*What you need to do*:
Which lines in the material contain the word "Linux"? Select each one and copy it out, treating uppercase and lowercase as different.

*Stored data entries*:
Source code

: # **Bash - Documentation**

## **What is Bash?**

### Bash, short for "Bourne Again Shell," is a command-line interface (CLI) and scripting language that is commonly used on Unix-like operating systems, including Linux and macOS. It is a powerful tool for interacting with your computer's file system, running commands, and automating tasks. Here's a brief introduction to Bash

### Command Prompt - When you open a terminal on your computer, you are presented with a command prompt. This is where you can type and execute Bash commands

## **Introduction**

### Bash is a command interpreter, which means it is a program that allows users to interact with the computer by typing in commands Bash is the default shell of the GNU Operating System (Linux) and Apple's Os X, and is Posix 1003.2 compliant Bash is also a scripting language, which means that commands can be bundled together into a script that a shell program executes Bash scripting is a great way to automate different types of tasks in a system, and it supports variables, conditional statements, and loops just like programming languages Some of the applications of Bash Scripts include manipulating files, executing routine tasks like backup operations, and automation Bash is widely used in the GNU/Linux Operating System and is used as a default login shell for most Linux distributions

*Answer section*:
### Bash, short for "Bourne Again Shell," is a command-line interface (CLI) and scripting language that is commonly used on Unix-like operating systems, including Linux and macOS. It is a powerful tool for interacting with your computer's file system, running commands, and automating tasks. Here's a brief introduction to Bash
### Bash is a command interpreter, which means it is a program that allows users to interact with the computer by typing in commands Bash is the default shell of the GNU Operating System (Linux) and Apple's Os X, and is Posix 1003.2 compliant Bash is also a scripting language, which means that commands can be bundled together into a script that a shell program executes Bash scripting is a great way to automate different types of tasks in a system, and it supports variables, conditional statements, and loops just like programming languages Some of the applications of Bash Scripts include manipulating files, executing routine tasks like backup operations, and automation Bash is widely used in the GNU/Linux Operating System and is used as a default login shell for most Linux distributions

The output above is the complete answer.